Stored data entries

= = =

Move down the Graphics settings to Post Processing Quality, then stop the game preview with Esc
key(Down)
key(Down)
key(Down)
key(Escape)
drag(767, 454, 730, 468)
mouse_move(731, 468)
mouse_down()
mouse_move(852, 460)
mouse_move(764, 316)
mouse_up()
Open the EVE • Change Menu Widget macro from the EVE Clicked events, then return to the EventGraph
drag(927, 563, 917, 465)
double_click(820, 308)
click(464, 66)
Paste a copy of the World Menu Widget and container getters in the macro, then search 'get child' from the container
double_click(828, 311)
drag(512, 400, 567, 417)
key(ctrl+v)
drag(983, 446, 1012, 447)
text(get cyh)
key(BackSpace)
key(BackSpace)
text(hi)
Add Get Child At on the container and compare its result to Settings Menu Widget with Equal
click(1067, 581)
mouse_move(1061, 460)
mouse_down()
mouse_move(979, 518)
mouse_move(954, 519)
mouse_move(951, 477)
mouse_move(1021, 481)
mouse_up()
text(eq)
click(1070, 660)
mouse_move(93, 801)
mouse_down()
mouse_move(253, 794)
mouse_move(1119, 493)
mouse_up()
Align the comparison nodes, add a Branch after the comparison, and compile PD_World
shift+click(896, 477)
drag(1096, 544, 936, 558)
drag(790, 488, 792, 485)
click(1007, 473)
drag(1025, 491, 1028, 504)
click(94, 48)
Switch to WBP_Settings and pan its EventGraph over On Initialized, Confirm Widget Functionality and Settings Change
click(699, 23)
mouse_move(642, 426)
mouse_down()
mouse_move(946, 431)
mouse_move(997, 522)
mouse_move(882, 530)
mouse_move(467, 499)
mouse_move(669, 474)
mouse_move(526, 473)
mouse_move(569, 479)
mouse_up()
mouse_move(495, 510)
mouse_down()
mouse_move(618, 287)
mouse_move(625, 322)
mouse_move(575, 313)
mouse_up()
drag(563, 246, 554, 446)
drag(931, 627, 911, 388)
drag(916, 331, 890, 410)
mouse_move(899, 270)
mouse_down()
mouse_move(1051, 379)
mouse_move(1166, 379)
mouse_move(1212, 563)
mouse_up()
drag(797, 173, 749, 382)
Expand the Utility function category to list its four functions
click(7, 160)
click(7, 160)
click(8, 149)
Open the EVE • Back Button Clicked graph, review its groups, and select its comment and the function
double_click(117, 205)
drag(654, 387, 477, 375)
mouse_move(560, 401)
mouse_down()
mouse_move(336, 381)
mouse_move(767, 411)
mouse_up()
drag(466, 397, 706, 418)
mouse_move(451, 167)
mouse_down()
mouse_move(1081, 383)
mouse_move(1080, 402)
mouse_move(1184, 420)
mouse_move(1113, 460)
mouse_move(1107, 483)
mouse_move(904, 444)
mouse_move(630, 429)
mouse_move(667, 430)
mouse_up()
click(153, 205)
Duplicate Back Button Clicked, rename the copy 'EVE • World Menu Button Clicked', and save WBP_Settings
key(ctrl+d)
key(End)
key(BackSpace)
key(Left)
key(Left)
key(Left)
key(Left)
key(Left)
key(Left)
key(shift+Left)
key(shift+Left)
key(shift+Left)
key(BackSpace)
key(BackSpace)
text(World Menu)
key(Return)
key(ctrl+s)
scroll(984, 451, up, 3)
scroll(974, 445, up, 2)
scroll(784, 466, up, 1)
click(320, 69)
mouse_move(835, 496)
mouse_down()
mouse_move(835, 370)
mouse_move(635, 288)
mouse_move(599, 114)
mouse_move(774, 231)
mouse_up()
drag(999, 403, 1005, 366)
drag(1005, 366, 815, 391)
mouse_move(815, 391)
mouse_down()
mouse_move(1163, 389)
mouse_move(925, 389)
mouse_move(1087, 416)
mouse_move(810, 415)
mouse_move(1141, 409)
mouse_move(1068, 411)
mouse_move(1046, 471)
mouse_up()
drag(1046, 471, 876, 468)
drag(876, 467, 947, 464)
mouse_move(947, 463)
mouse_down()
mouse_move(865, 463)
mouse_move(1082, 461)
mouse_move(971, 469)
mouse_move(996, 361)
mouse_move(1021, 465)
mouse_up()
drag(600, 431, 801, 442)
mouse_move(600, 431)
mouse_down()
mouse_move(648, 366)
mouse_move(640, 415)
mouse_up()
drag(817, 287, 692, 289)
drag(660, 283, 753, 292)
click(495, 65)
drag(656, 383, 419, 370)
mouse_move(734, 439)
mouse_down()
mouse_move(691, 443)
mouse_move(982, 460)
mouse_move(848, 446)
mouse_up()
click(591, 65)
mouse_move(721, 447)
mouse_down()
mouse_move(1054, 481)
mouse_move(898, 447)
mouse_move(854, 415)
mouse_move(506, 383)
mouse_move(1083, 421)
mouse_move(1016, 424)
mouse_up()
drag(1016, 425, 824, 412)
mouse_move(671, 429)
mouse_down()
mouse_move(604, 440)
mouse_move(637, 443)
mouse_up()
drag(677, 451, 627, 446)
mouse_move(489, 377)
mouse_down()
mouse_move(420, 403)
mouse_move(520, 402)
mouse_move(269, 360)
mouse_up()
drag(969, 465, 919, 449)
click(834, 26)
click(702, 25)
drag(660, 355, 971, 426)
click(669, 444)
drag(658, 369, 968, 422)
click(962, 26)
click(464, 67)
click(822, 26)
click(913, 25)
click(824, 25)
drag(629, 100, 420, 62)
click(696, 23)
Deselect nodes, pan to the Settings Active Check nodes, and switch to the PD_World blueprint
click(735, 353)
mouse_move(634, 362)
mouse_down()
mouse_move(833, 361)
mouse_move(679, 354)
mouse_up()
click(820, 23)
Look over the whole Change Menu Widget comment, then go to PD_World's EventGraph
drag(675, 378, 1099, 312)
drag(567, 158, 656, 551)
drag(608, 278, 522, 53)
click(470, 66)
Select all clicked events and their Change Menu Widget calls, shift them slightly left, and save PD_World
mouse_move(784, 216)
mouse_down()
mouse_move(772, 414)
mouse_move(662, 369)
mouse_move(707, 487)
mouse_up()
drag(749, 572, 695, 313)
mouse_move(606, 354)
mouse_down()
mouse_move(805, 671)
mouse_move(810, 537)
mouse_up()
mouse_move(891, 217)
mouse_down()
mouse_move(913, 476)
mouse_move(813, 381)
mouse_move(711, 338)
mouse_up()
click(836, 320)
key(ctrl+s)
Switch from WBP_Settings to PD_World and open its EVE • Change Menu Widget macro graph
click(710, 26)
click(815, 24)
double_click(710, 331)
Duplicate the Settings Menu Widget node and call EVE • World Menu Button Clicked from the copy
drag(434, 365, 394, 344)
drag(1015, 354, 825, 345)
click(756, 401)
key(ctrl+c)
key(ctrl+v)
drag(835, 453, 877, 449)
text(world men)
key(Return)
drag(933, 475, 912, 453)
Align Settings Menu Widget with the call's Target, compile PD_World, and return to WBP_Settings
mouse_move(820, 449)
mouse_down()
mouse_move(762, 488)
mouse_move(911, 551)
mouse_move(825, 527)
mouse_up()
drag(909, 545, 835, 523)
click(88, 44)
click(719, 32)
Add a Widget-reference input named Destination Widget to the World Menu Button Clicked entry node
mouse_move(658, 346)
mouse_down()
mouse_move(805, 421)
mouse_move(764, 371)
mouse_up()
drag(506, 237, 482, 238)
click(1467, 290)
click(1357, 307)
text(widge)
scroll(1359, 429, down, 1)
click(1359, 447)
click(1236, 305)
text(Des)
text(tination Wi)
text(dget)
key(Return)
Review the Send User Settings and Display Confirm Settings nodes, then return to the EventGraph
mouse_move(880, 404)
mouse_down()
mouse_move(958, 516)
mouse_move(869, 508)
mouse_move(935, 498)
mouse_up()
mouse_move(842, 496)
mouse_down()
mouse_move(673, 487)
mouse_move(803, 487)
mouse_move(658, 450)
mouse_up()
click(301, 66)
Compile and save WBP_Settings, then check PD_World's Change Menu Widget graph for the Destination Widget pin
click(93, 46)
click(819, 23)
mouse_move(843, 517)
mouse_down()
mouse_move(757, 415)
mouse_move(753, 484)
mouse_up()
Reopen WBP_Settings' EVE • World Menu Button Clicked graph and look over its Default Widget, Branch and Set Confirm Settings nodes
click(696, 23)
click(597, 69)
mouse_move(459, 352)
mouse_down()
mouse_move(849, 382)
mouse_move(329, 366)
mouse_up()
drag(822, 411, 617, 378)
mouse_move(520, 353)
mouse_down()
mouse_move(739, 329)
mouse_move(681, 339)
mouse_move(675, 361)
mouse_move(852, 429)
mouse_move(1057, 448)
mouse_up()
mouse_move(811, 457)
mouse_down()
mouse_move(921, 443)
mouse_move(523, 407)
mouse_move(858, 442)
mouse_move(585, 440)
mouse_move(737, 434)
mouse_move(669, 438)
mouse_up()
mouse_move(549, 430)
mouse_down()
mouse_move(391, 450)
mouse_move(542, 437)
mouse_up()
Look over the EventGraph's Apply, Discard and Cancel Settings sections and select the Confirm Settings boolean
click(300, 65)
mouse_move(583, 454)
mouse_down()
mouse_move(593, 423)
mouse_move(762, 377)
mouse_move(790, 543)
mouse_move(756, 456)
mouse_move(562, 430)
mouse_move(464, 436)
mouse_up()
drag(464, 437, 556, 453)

= = =

● Work instruction
The number of lines containing "text" is all that is wanted; tally them in the data.

● Task result
9